Pink Is No Longer My Favourite Colour: Personal Identity Is Ever-Changing
As a young child, my favourite colour was pink, a typical choice for any five-year-old girl surrounded by gender norms and stereotypes. My walls, bed sheets, clothes, toys, and nails all complied with this uniform I had essentially constructed for myself. The collection of pink objects and themes grew with time; my birthday gifts and cards were always pink. Likewise, my immediate and extended family associated the colour with me. This obsession lasted until I was ten years old, then my colour changed and my identity changed to blue. The reason for this change is unknown to me. One could argue that pink, on a scientific basis, is not an actual colour but a blend of violet and red making it a shade and does not have its own wavelength and therefore is not on the colour spectrum. Perhaps I unconsciously wanted to be a true colour.
Changing identity has been a repetitive theme in my adolescent life. I lived in Abu Dhabi and Saudi Arabia until I was seven. The climate was very hot and humid and could easily be treated with a swim in the pool.

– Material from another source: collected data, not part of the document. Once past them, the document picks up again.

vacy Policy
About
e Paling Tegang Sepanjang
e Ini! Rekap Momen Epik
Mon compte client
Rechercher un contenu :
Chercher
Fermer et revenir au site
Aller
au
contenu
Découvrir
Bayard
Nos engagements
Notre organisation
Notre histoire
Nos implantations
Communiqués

Luckily, I was a natural-born swimmer; I spent hours underwater, on the blue-tiled floor of the pool, holding my breath and retrieving pool toys my parents would throw for me. I had an affinity for the water; gliding beneath the surface almost felt like a form of symbiosis, no other feeling could compare.
When my family and I moved to Canada, everyone I met had a passion: running, painting, soccer, or something else to identify themselves by. I felt like I needed to find an identity. I tried soccer, but I was scared of the ball. I tried running, but I was scared of the coach. Then I remembered my passion, swimming. My parents enrolled me in swim lessons; I quickly moved from level one to ten; I joined my school swim team that my dad helped coach; and I also joined a competitive swim club. Swimming became my identity or my new colour. I swam four days a week. When family called, they would ask me about swimming, my friends knew the days and times I swam, and swimming felt like the entirety of my identity.
I swam from age seven to fourteen. I bettered my strokes and strategy as a swimmer and became competitive. I enjoyed swimming and had the best stroke, breaststroke. However, as my identity as a swimmer became more manufactured, the less I enjoyed it. I disliked the idea of being competitive and allotting my time to this no longer was a passion. I argued with my parents about attending swim practice and did not want to enter competitions. When I swam it felt like I could no longer breathe, swimming no longer felt natural as it once did. The sport no longer appealed to me or my mental health. I stopped swimming, my “identity” was removed, and I felt I no longer had one.
Many things attribute to an individual’s identity: taste in music, family and cultural background, a hobby, or a favourite colour; however, a changing identity is natural in one’s personal growth. One singular thing cannot define an identity or a person.
When I stopped swimming, it felt like I lost my entire identity while in reality, a part of my identity simply changed. I felt conflicted and frustrated when I told people I no longer swam and was then encouraged to return to swimming despite how anxious or uncomfortable it made me feel. As time passed, I discovered new definitions of my identity such as painting, my love for animals, reading, and academic achievement. My experience of a fluid identity encourages my belief that the structure of one’s self or identity is often temperamental, non-linear, and organic. We cannot define ourselves as a person in adolescence or perhaps at any time, this is something I am learning. I no longer swim competitively and pink is no longer my favourite colour; however, I still enjoy swimming and have many pink things.